For Tuschl, an RNA expert whose work has already led to multiple RNA therapeutics for treatment of genetic disorders, that was not much of a complication. And after he restructured his lab during the pandemic to focus on antiviral drug discovery, Tuschl realized there were clear advantages to looking beyond protease inhibitors. Tuschl suspected that viruses would be less likely to dodge a combination therapy that targeted two unrelated viral enzymes at once, such as a protease inhibitor alongside a methyltransferase inhibitor. He also realized that drugs targeting viral methyltransferase distinct in structure from the human enzyme will be highly selective and not impair human enzyme function.

In search of a molecule capable of inhibiting the SARS-CoV-2 methyltransferase NSP14, his team screened 430,000 compounds early in the pandemic in the university’s Fisher Drug Discovery Resource Center and discovered a small number of compounds that inhibited the viral cap methyltransferase NSP14, a multifunctional enzyme with methyltransferase activity.


Those compounds then went through an extensive chemical developmental process to create optimized drug candidates in partnership with the Sanders Tri-Institutional Therapeutics Discovery Institute. Compounds with improved biochemical inhibition were then subjected to cell-based assays conducted by researchers led by Charles M. Rice, who heads the Laboratory of Virology and Infectious Disease at Rockefeller. Finally, colleagues at the Center for Discovery and Innovation in New Jersey then tested the compound in mice under BL3 safety conditions and demonstrated that it could treat COVID-19 on par with Paxlovid. Tuschl and colleagues also demonstrated that the treatment remained effective even if the virus mutated in response to it, and that there was synergy when combined with protease inhibitors.
“Even in isolation, a virus would have trouble escaping this compound,” Tuschl says. “But as a combined therapy along with a protease inhibitor—escape would be almost impossible.”

Back to basics
The findings not only validate viral methyltransferases as promising therapeutic target, but also suggest that Tuschl’s particular inhibitor would have minimal side effects. “The mechanism by which the drug acts is unique,” he notes. In fact, the compound takes advantage of the unique structural features of the viral methyltransferase also requiring the presence of the reaction product of the methyl donor SAM, meaning that the lab’s compound selectively targets the virus without disrupting human processes.

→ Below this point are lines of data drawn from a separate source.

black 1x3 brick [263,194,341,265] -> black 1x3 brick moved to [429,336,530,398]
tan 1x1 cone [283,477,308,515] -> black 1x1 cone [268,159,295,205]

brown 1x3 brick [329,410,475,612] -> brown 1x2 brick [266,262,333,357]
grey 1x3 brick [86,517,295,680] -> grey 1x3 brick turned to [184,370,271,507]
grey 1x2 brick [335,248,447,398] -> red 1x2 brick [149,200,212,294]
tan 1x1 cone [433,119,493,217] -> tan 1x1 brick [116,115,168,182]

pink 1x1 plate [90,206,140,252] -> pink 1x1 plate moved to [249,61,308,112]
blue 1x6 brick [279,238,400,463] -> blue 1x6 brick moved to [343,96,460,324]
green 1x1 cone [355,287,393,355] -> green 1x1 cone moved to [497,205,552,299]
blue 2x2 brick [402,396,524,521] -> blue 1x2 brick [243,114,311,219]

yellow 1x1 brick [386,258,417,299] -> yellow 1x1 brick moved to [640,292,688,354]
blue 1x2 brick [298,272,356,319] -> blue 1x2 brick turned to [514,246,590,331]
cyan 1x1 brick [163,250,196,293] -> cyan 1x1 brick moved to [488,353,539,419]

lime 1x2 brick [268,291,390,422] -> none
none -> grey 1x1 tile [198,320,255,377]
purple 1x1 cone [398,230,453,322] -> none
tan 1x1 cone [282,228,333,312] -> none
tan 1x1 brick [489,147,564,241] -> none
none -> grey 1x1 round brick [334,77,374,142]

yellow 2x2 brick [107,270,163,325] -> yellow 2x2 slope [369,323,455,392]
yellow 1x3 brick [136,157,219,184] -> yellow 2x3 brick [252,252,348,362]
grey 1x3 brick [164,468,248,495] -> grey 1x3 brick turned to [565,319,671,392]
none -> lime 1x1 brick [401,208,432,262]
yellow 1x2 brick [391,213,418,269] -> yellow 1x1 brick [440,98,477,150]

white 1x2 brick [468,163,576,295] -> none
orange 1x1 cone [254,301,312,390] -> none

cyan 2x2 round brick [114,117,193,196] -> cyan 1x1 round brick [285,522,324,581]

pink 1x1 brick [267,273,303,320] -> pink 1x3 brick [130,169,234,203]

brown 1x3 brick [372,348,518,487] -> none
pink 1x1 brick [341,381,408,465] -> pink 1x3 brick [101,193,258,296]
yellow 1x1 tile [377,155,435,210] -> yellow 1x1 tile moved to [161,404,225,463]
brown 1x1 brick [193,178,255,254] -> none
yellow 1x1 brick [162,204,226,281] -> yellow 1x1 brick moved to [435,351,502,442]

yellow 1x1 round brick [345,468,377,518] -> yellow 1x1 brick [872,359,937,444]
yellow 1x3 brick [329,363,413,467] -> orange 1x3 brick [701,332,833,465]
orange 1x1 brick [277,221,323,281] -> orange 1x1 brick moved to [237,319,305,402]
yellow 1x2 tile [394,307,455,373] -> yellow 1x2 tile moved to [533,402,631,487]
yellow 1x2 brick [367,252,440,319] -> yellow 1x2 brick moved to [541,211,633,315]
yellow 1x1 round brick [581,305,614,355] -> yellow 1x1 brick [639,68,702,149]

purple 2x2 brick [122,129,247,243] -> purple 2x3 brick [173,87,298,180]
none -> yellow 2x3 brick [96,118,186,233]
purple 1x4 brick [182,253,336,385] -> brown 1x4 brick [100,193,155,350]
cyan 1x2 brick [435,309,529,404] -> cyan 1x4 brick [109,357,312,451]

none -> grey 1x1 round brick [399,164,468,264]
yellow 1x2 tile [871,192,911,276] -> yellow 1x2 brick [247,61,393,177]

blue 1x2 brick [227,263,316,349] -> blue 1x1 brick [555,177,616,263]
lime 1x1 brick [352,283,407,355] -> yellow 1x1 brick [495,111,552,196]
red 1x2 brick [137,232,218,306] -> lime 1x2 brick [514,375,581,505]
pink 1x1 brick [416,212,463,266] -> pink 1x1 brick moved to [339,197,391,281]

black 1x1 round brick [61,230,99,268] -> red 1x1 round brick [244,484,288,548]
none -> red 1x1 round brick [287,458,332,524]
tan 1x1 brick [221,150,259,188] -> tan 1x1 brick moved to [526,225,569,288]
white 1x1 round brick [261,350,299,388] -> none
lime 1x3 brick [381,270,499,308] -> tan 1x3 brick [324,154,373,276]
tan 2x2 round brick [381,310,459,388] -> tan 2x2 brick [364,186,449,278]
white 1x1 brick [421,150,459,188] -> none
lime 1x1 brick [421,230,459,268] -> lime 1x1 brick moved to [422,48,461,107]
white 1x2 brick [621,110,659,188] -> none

“We’re not ready to test the compound in humans,” Tuschl cautions. An ideal clinical candidate needs improved stability, bioavailability, and a series of other pharmacologic properties that remain to be optimized in the long-term. “We’re an academic lab. For that, we’d need an industry partner.”
In the immediate future, the Tuschl lab is expanding this work to explore inhibitors for RSV, flaviviruses, such as dengue and Zika, as well as mpox and even fungal infections, which all share a similar enzymatic vulnerability. “This work opens the door to targeting many pathogens,” he says. “It’s a new opportunity to prepare for future pandemics.”